Copy out all of the data word for word. Omit every picture.

(Dataset records Opens)

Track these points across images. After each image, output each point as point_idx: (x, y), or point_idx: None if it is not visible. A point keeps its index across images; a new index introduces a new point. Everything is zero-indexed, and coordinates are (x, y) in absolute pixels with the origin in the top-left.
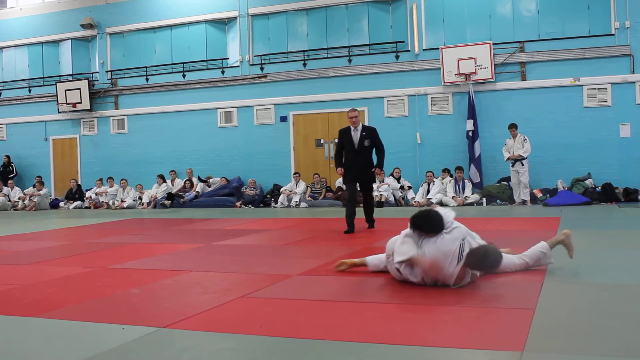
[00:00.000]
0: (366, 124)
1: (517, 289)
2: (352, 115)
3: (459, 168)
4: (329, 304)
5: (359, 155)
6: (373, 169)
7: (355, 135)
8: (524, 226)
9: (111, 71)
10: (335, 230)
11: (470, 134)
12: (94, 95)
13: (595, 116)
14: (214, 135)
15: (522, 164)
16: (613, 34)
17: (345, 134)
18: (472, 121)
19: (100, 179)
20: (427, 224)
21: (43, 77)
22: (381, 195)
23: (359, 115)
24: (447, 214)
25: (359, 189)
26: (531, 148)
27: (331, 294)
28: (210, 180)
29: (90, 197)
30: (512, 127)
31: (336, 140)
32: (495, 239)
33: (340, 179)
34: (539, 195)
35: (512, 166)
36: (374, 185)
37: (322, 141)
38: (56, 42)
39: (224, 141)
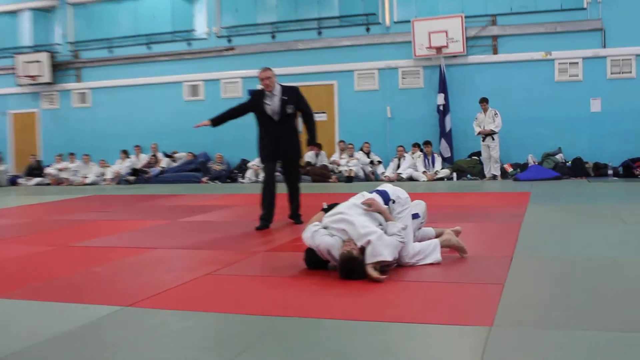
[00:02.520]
0: (336, 98)
1: (486, 264)
2: (263, 76)
3: (427, 143)
4: (295, 280)
5: (279, 127)
6: (309, 147)
7: (273, 101)
8: (494, 201)
9: (73, 43)
10: (304, 204)
11: (441, 108)
12: (56, 67)
13: (567, 90)
14: (179, 109)
15: (493, 139)
16: (585, 8)
17: (257, 99)
18: (443, 95)
19: (60, 155)
20: (353, 274)
21: (0, 49)
22: (350, 170)
23: (273, 75)
24: (397, 192)
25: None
26: (502, 122)
27: (298, 270)
28: (176, 155)
29: (50, 173)
30: (483, 101)
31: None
32: (466, 214)
33: (311, 153)
34: (510, 170)
35: (483, 141)
36: (341, 161)
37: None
38: (14, 12)
39: (190, 115)
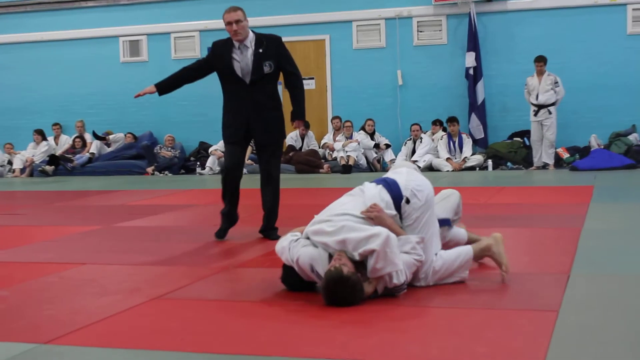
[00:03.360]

(Dataset records Closes)

### Problem solution
Track these points across images. After each image, output each point as point_idx: (x, y), or point_idx: None if it is not visible. A point keeps its index across images; a new index introduces a new point. Everything is zero-indexed, and coordinates are (x, y) in absolute pixels with the origin in the top-left.
[00:00.000]
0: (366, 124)
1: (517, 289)
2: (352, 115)
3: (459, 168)
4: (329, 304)
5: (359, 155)
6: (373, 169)
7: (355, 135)
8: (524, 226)
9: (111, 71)
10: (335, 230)
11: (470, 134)
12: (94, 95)
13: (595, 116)
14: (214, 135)
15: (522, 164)
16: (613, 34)
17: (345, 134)
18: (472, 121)
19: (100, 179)
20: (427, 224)
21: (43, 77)
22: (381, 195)
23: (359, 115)
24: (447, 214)
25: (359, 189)
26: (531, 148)
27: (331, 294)
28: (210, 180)
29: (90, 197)
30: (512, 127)
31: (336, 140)
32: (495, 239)
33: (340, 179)
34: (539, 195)
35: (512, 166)
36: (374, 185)
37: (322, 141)
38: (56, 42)
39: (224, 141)
[00:02.520]
0: (336, 98)
1: (486, 264)
2: (263, 76)
3: (427, 143)
4: (295, 280)
5: (279, 127)
6: (309, 147)
7: (273, 101)
8: (494, 201)
9: (73, 43)
10: (304, 204)
11: (441, 108)
12: (56, 67)
13: (567, 90)
14: (179, 109)
15: (493, 139)
16: (585, 8)
17: (257, 99)
18: (443, 95)
19: (60, 155)
20: (353, 274)
21: (0, 49)
22: (350, 170)
23: (273, 75)
24: (397, 192)
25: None
26: (502, 122)
27: (298, 270)
28: (176, 155)
29: (50, 173)
30: (483, 101)
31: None
32: (466, 214)
33: (311, 153)
34: (510, 170)
35: (483, 141)
36: (341, 161)
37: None
38: (14, 12)
39: (190, 115)
[00:03.360]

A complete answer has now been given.